Incident report by phone: what happens after the call?
A customer stands in front of your machine and something is not working. They call the number on the device. But what actually happens next? Here we explain the process – step by step, without technical jargon.
Step 1: The call is answered
The customer calls and is connected immediately. No hold queue, no "press 1 for...". A voice agent answers in a friendly manner and asks what happened.
This works around the clock, including nights and weekends.
Step 2: The agent asks targeted questions
To make the report useful, the agent asks a few simple questions:
- What happened? – "The machine won't accept notes."
- Where exactly? – "In the shop on High Street 12."
- Who is reporting? – "My name is Miller."
- How can we reach you? – "On this number."
The customer answers in plain language. No form, no spelling out ticket numbers.
Step 3: The report is classified
The answers automatically produce a structured report. The system recognizes whether it is a minor issue or something urgent:
- Urgent – Machine completely down, access blocked, safety issue. Immediate notification to the responsible technician.
- Normal – A single function is impaired but the operation continues. Ticket is created and added to regular processing.
- Low – Dirt, cosmetic issue, a wish rather than a fault.
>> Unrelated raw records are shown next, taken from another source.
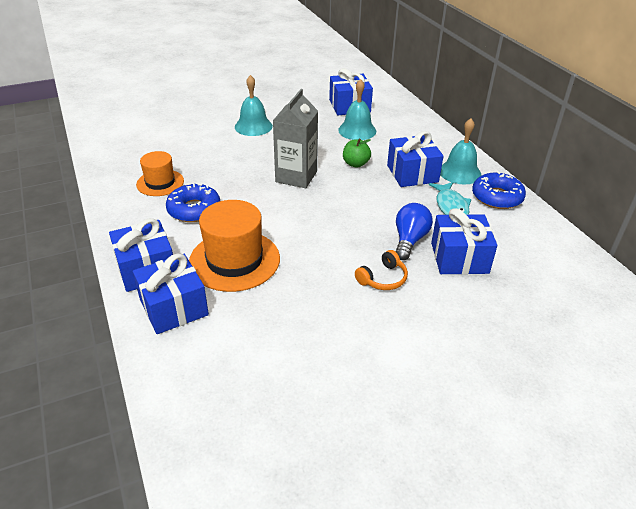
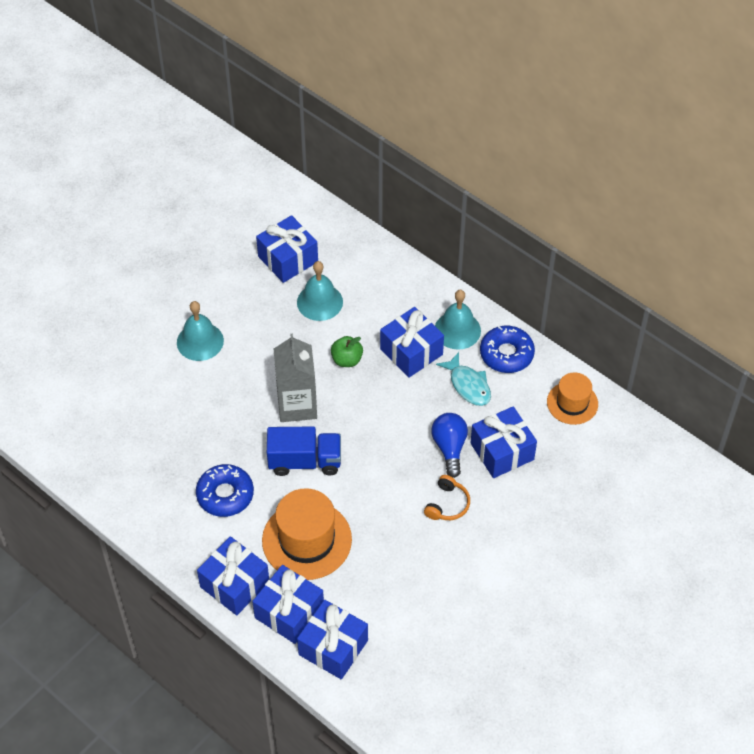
camera: 25 degrees left, 15 degrees up
(160, 183) = (163, 473): orange hat -> orange hat (572, 403)
(189, 352) = (333, 647): none -> blue gift
(275, 210) = (305, 461): none -> blue truck

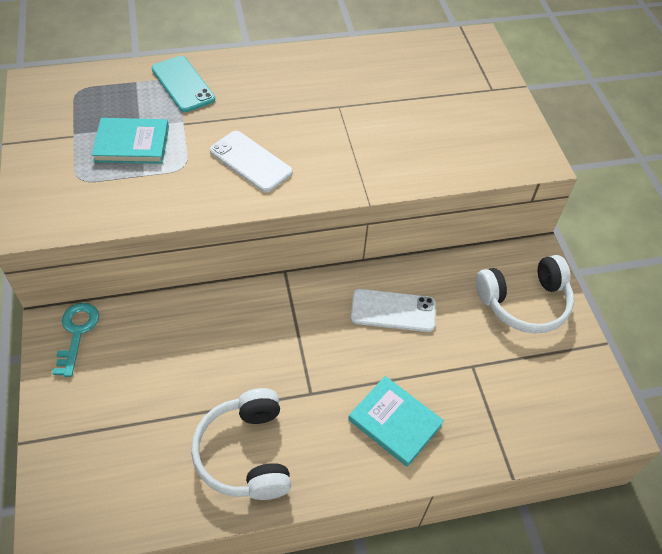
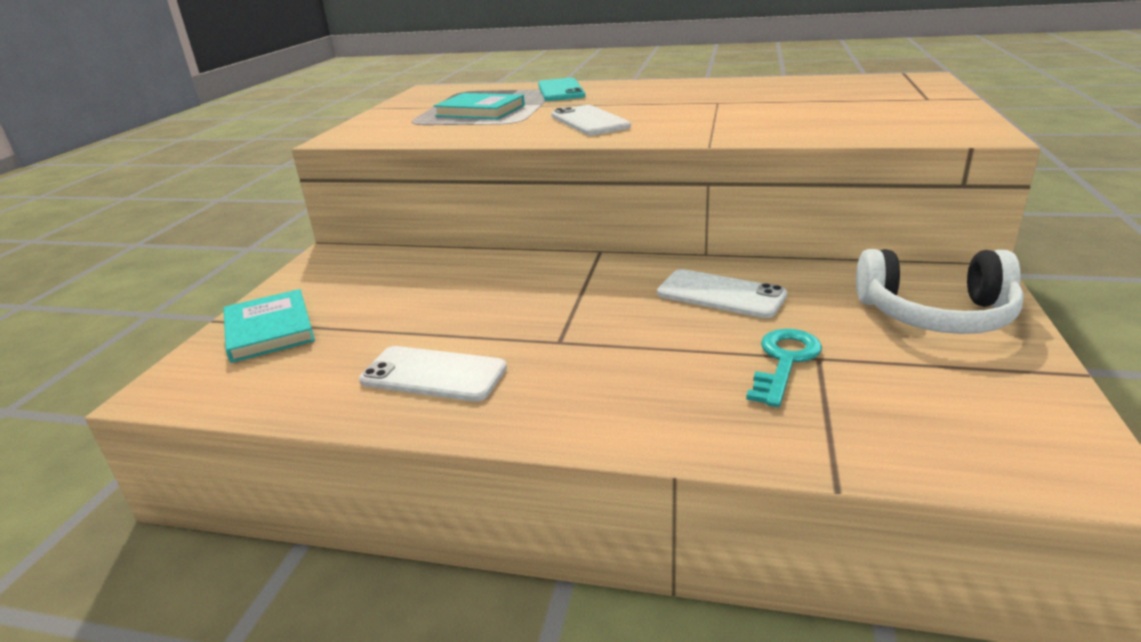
camera: 30 degrees right, 25 degrees down
(77, 333) = (345, 261): turquoise key -> turquoise key (784, 361)
(245, 453) = (433, 374): white headphones -> white phone
(395, 422) = (660, 387): turquoise book -> turquoise book (269, 330)

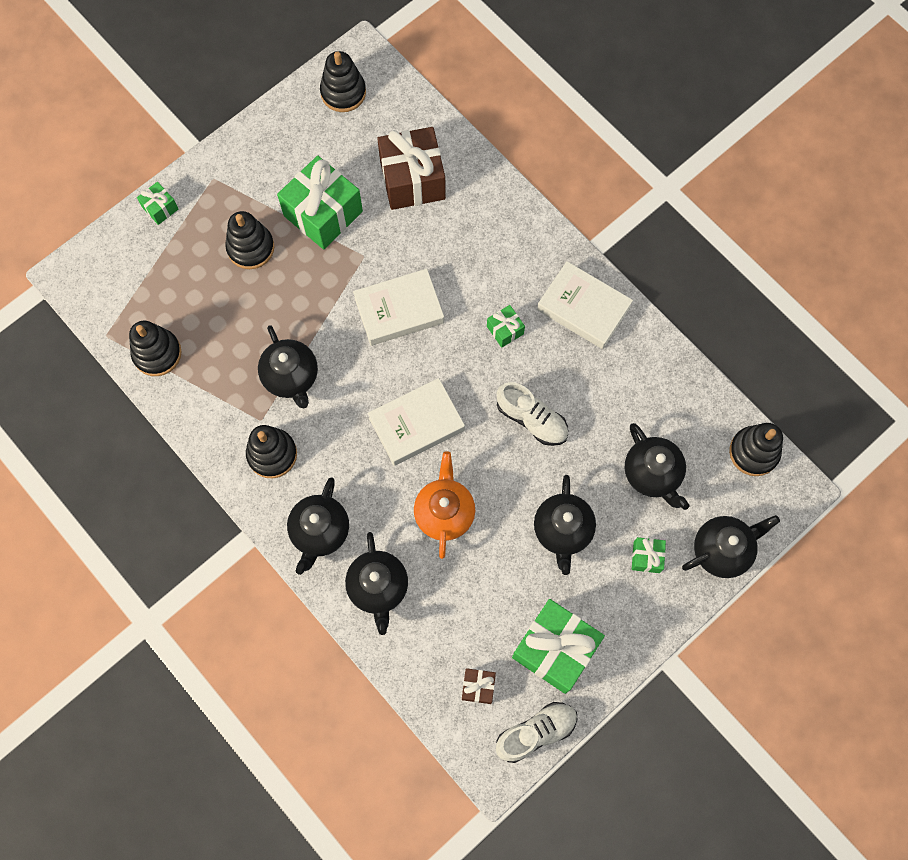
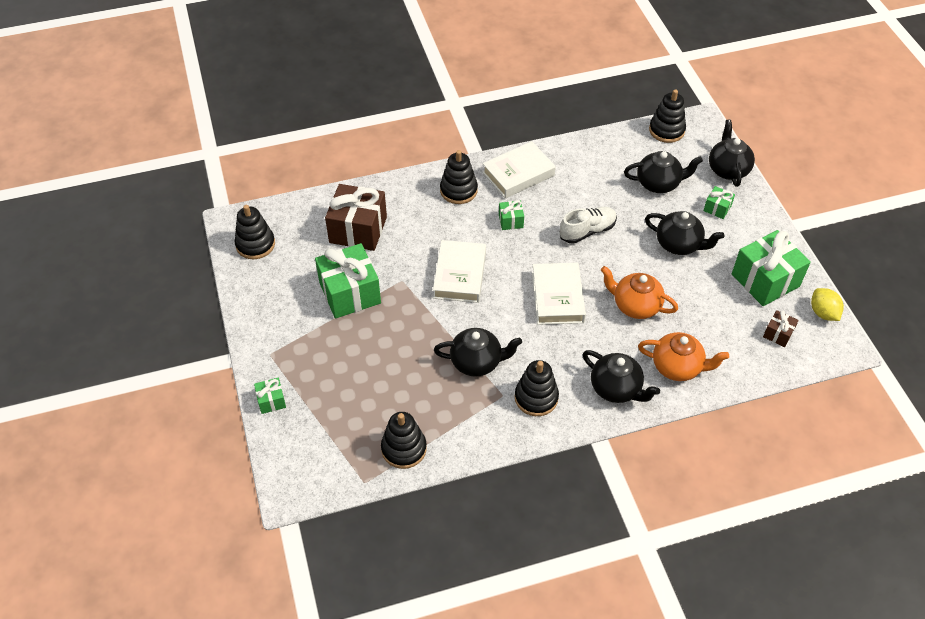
camera: 65 degrees left, 20 degrees down
(250, 248) = (349, 350): black stacking toy -> black stacking toy (458, 190)
(378, 587) = (677, 367): black teapot -> orange teapot
(536, 732) = (823, 313): white shoe -> yellow lemon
Collected and handled in batches.
Step 4: You are informed
Depending on urgency, you receive the report in different ways:
- Immediately as an SMS or push notification for urgent cases
- As an email summary in the morning for everything else
- Available at any time in your ticket overview
Why this is better than a regular hotline
With a traditional hotline, your staff must answer the phone, listen, take notes, decide and forward. This takes time and is error-prone.
With a voice agent, all of this happens automatically. The report arrives at your end structured, prioritized and documented – whether it is 10 am or 3 in the morning.
And your customer? They simply made a short call and feel heard. Exactly as it should be.